> **Exercise requirements**: Please retype all of the records below word for word, leaving out any pictures.
BEGIN Input data
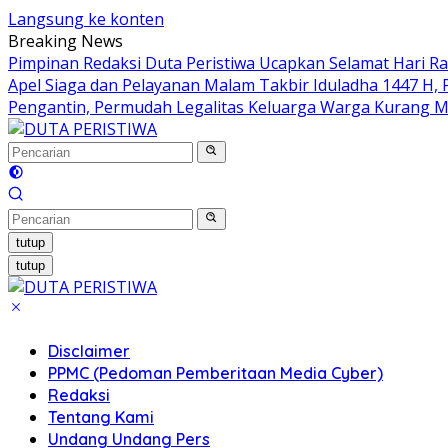
Langsung ke konten
Breaking News
Pimpinan Redaksi Duta Peristiwa Ucapkan Selamat Hari Ray
Apel Siaga dan Pelayanan Malam Takbir Iduladha 1447 H,
Pengantin, Permudah Legalitas Keluarga Warga Kurang
tutup
tutup
Disclaimer
PPMC (Pedoman Pemberitaan Media Cyber)
Redaksi
Tentang Kami
Undang Undang Pers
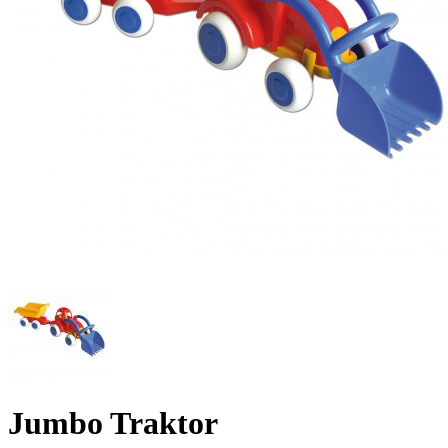
Jumbo Traktor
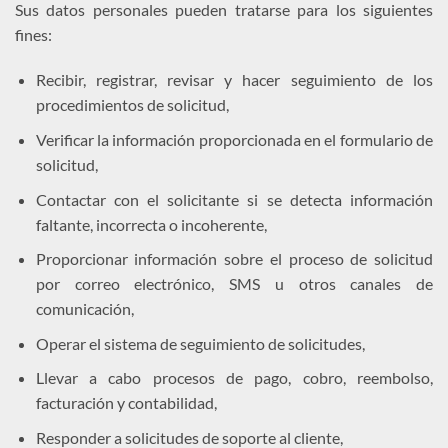
Sus datos personales pueden tratarse para los siguientes
fines:
Recibir, registrar, revisar y hacer seguimiento de los
procedimientos de solicitud,
Verificar la información proporcionada en el formulario de
solicitud,
Contactar con el solicitante si se detecta información
faltante, incorrecta o incoherente,
Proporcionar información sobre el proceso de solicitud
por correo electrónico, SMS u otros canales de
comunicación,
Operar el sistema de seguimiento de solicitudes,
Llevar a cabo procesos de pago, cobro, reembolso,
facturación y contabilidad,
Responder a solicitudes de soporte al cliente,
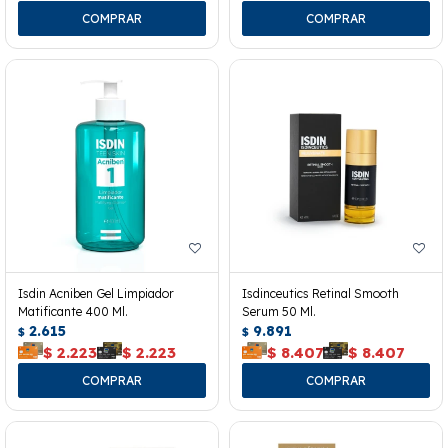
Isdin Acniben Gel Limpiador
Isdinceutics Retinal Smooth
Matificante 400 Ml.
Serum 50 Ml.
2.615
9.891
$
$
$
2.223
$
2.223
$
8.407
$
8.407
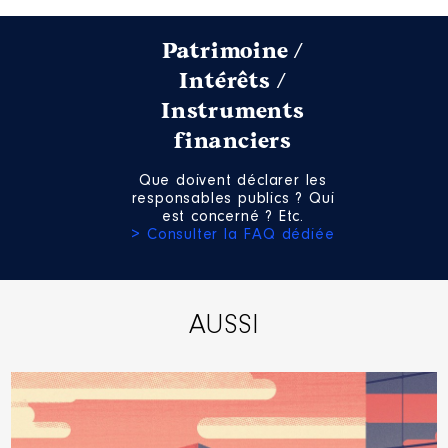
Patrimoine /
Intérêts /
Instruments
Description
: MEMBRE
financiers
Organisme
: CONFERENCE
REGIONAL DES FINANCEURS DU
Que doivent déclarer les
SPORT │ De : 01/2023 à
responsables publics ? Qui
est concerné ? Etc.
Rémunération ou gratification
> Consulter la FAQ dédiée
:
Année
Montant
Type
AUSSI
2023
0 €
Net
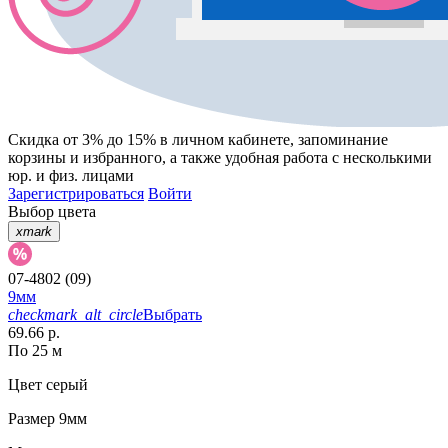
Скидка от 3% до 15%
в личном кабинете, запоминание
корзины
и
избранного
, а также удобная работа с несколькими
юр. и физ. лицами
Зарегистрироваться
Войти
Выбор цвета
xmark
07-4802 (09)
9мм
checkmark_alt_circle
Выбрать
69.66 р.
По 25 м
Цвет
серый
Размер
9мм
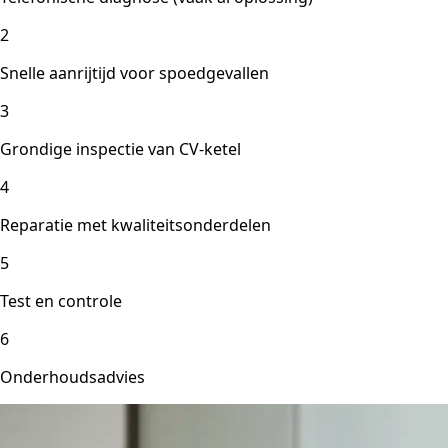
2
Snelle aanrijtijd voor spoedgevallen
3
Grondige inspectie van CV-ketel
4
Reparatie met kwaliteitsonderdelen
5
Test en controle
6
Onderhoudsadvies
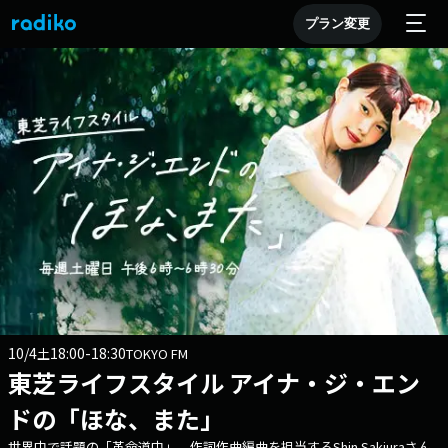
プラン変更
10/4
18:00-18:30
土
TOKYO FM
東芝ライフスタイル アイナ・ジ・エン
ドの「ほな、また」
世界中で話題の「革命道中」 作詞作曲編曲を担当するShin Sakiuraさん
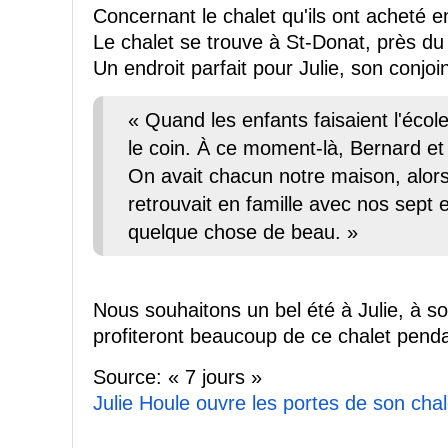
Concernant le chalet qu'ils ont acheté 
Le chalet se trouve à St-Donat, près du
Un endroit parfait pour Julie, son conjoi
« Quand les enfants faisaient l'écol
le coin. À ce moment-là, Bernard et
On avait chacun notre maison, alors 
retrouvait en famille avec nos sept
quelque chose de beau. »
Nous souhaitons un bel été à Julie, à son
profiteront beaucoup de ce chalet pendan
Source: « 7 jours »
Julie Houle ouvre les portes de son cha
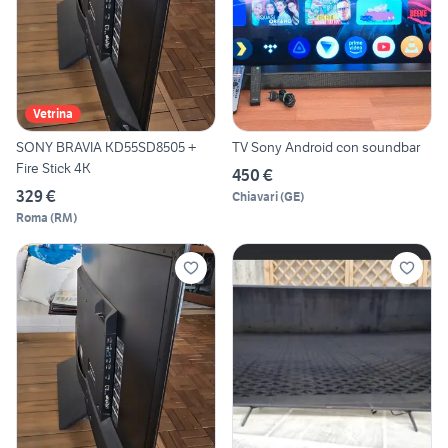
Vetrina
SONY BRAVIA KD55SD8505 +
TV Sony Android con soundbar
Fire Stick 4K
450 €
329 €
Chiavari
(
GE
)
Roma
(
RM
)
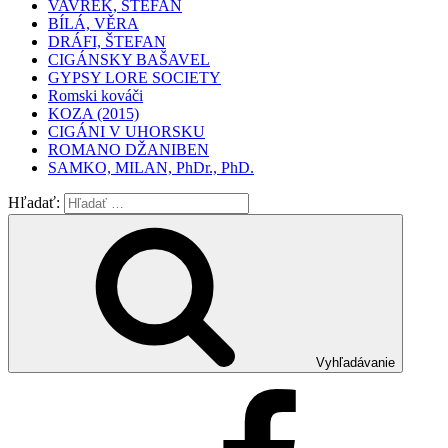
VAVREK, ŠTEFAN
BÍLÁ, VĚRA
DRÁFI, ŠTEFAN
CIGÁNSKY BAŠAVEL
GYPSY LORE SOCIETY
Romski kováči
KOZA (2015)
CIGÁNI V UHORSKU
ROMANO DŽANIBEN
SAMKO, MILAN, PhDr., PhD.
Hľadať:
Vyhľadávanie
END Input data
> **Solution for this exercise**:
Langsung ke konten
Breaking News
Pimpinan Redaksi Duta Peristiwa Ucapkan Selamat Hari Ray
Apel Siaga dan Pelayanan Malam Takbir Iduladha 1447 H,
Pengantin, Permudah Legalitas Keluarga Warga Kurang
tutup
tutup
Disclaimer
PPMC (Pedoman Pemberitaan Media Cyber)
Redaksi
Tentang Kami
Undang Undang Pers
Jumbo Traktor
Sus datos personales pueden tratarse para los siguientes
fines:
Recibir, registrar, revisar y hacer seguimiento de los
procedimientos de solicitud,
Verificar la información proporcionada en el formulario de
solicitud,
Contactar con el solicitante si se detecta información
faltante, incorrecta o incoherente,
Proporcionar información sobre el proceso de solicitud
por correo electrónico, SMS u otros canales de
comunicación,
Operar el sistema de seguimiento de solicitudes,
Llevar a cabo procesos de pago, cobro, reembolso,
facturación y contabilidad,
Responder a solicitudes de soporte al cliente,
Isdin Acniben Gel Limpiador
Isdinceutics Retinal Smooth
Matificante 400 Ml.
Serum 50 Ml.
2.615
9.891
$
$
$
2.223
$
2.223
$
8.407
$
8.407
Patrimoine /
Intérêts /
Instruments
Description
: MEMBRE
financiers
Organisme
: CONFERENCE
REGIONAL DES FINANCEURS DU
Que doivent déclarer les
SPORT │ De : 01/2023 à
responsables publics ? Qui
est concerné ? Etc.
Rémunération ou gratification
> Consulter la FAQ dédiée
:
Année
Montant
Type
AUSSI
2023
0 €
Net
Скидка от 3% до 15%
в личном кабинете, запоминание
корзины
и
избранного
, а также удобная работа с несколькими
юр. и физ. лицами
Зарегистрироваться
Войти
Выбор цвета
xmark
07-4802 (09)
9мм
checkmark_alt_circle
Выбрать
69.66 р.
По 25 м
Цвет
серый
Размер
9мм
2
Snelle aanrijtijd voor spoedgevallen
3
Grondige inspectie van CV-ketel
4
Reparatie met kwaliteitsonderdelen
5
Test en controle
6
Onderhoudsadvies
プラン変更
10/4
18:00-18:30
土
TOKYO FM
東芝ライフスタイル アイナ・ジ・エン
ドの「ほな、また」
世界中で話題の「革命道中」 作詞作曲編曲を担当するShin Sakiuraさん
Concernant le chalet qu'ils ont acheté 
Le chalet se trouve à St-Donat, près du
Un endroit parfait pour Julie, son conjoi
« Quand les enfants faisaient l'écol
le coin. À ce moment-là, Bernard et
On avait chacun notre maison, alors 
retrouvait en famille avec nos sept
quelque chose de beau. »
Nous souhaitons un bel été à Julie, à son
profiteront beaucoup de ce chalet pendan
Source: « 7 jours »
Julie Houle ouvre les portes de son cha
Vetrina
SONY BRAVIA KD55SD8505 +
TV Sony Android con soundbar
Fire Stick 4K
450 €
329 €
Chiavari
(
GE
)
Roma
(
RM
)
VAVREK, ŠTEFAN
BÍLÁ, VĚRA
DRÁFI, ŠTEFAN
CIGÁNSKY BAŠAVEL
GYPSY LORE SOCIETY
Romski kováči
KOZA (2015)
CIGÁNI V UHORSKU
ROMANO DŽANIBEN
SAMKO, MILAN, PhDr., PhD.
Hľadať:
Vyhľadávanie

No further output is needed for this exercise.